YOUR ASSIGNMENT
Retype the records below from their first line through the line holding "potted plant: present [903,271,997,447]", including both ends and no pictures.

PROVIDED RECORDS
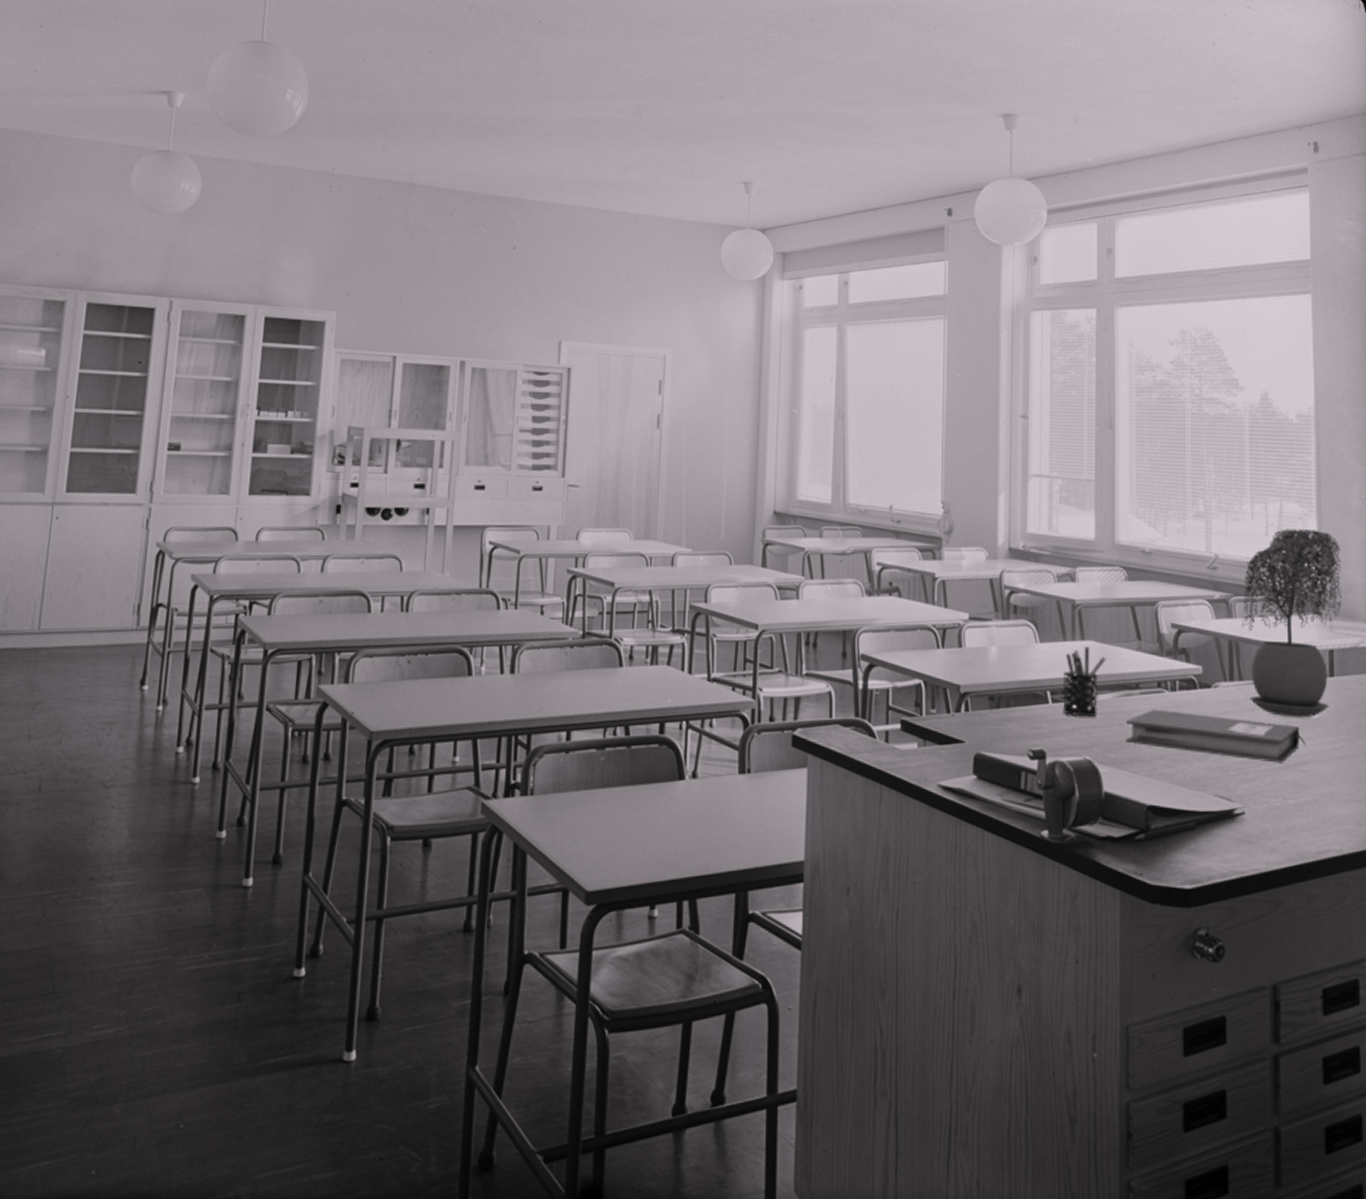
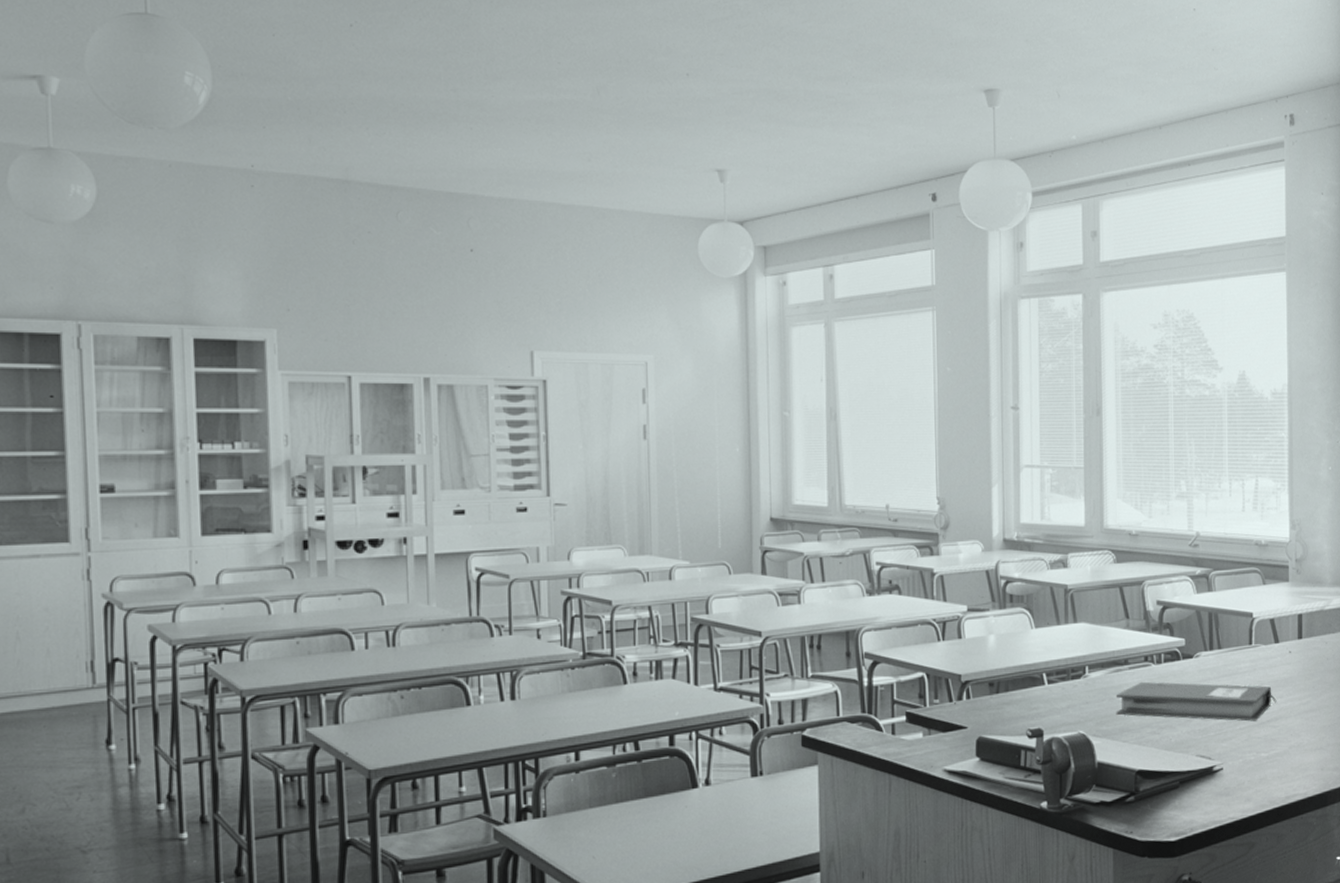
pen holder: present [1062,647,1106,716] -> none [1058,628,1097,694]
potted plant: present [1242,529,1342,718] -> none [1220,503,1311,679]

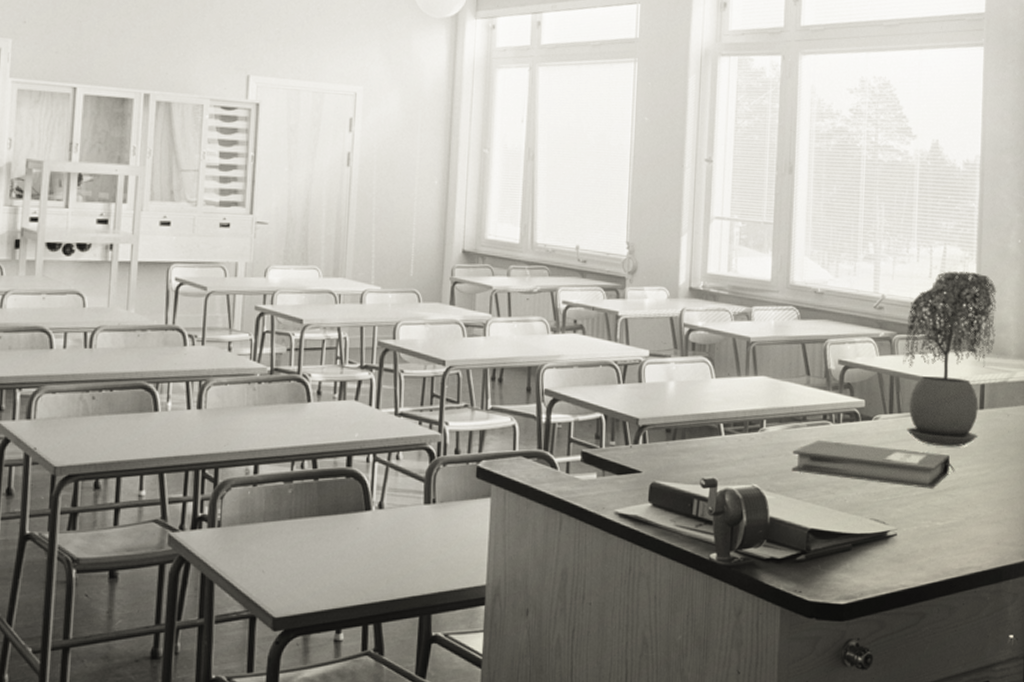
potted plant: none [1220,503,1311,679] -> present [903,271,997,447]

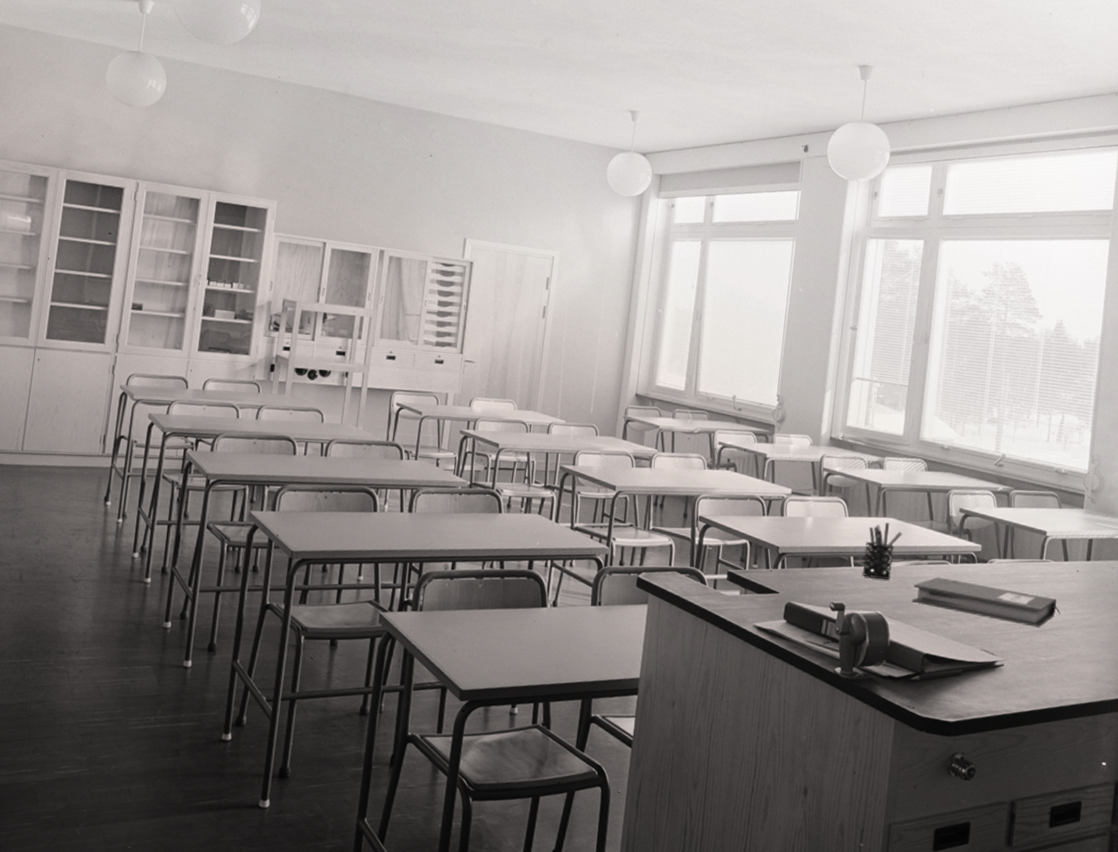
pen holder: none [734,382,777,447] -> present [862,522,903,580]
potted plant: present [903,271,997,447] -> none [1018,437,1109,593]

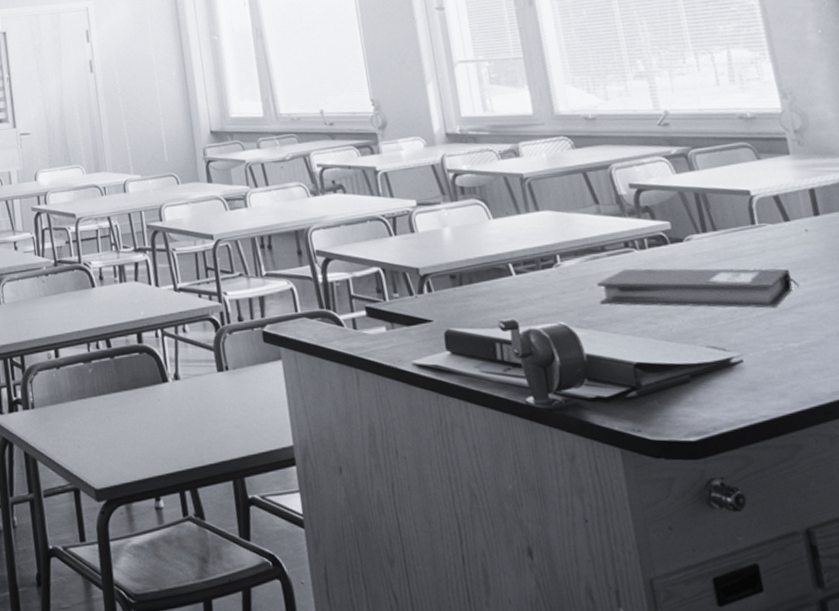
pen holder: present [862,522,903,580] -> none [522,217,566,285]

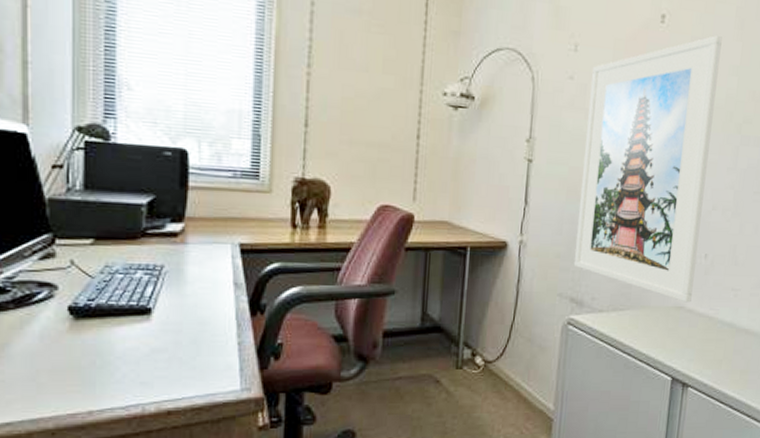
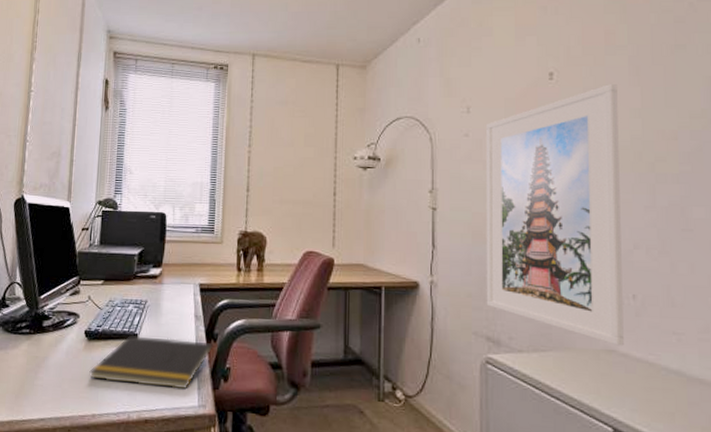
notepad: none [79,311,260,372] -> present [89,336,214,389]

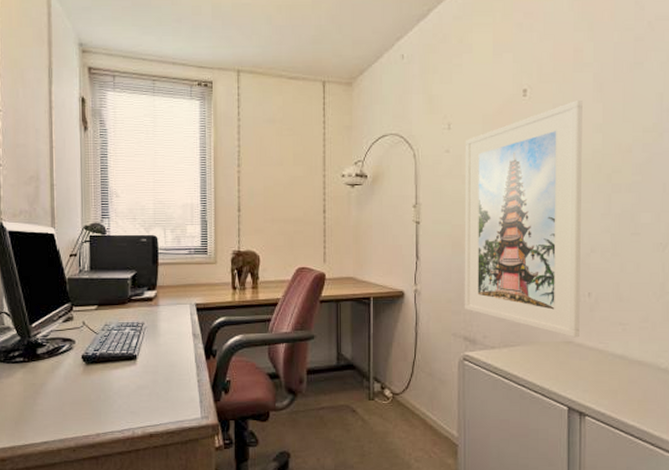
notepad: present [89,336,214,389] -> none [90,357,213,404]

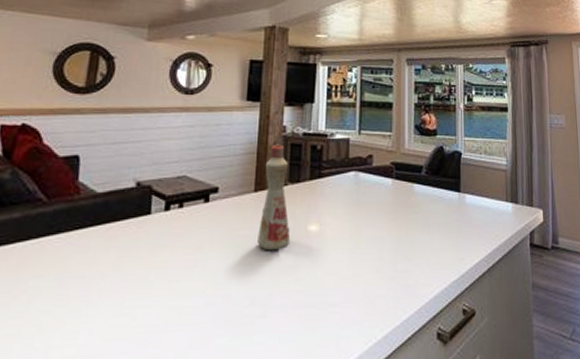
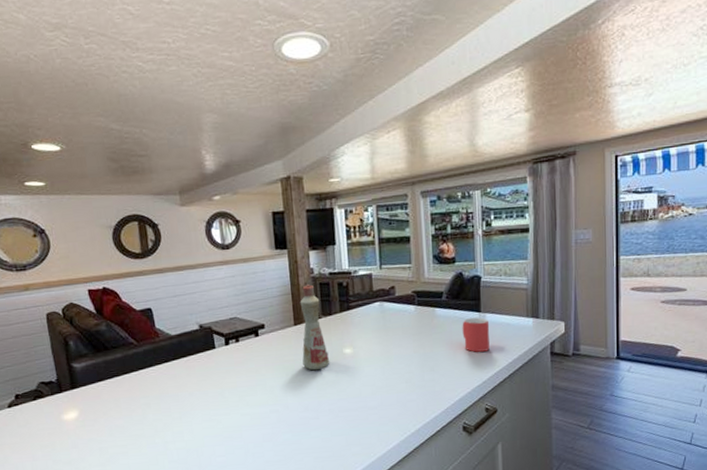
mug: none [441,198,469,239] -> present [462,317,490,352]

TASK RESPONSE
pen holder: present [1062,647,1106,716] -> none [1058,628,1097,694]
potted plant: present [1242,529,1342,718] -> none [1220,503,1311,679]

potted plant: none [1220,503,1311,679] -> present [903,271,997,447]

pen holder: none [734,382,777,447] -> present [862,522,903,580]
potted plant: present [903,271,997,447] -> none [1018,437,1109,593]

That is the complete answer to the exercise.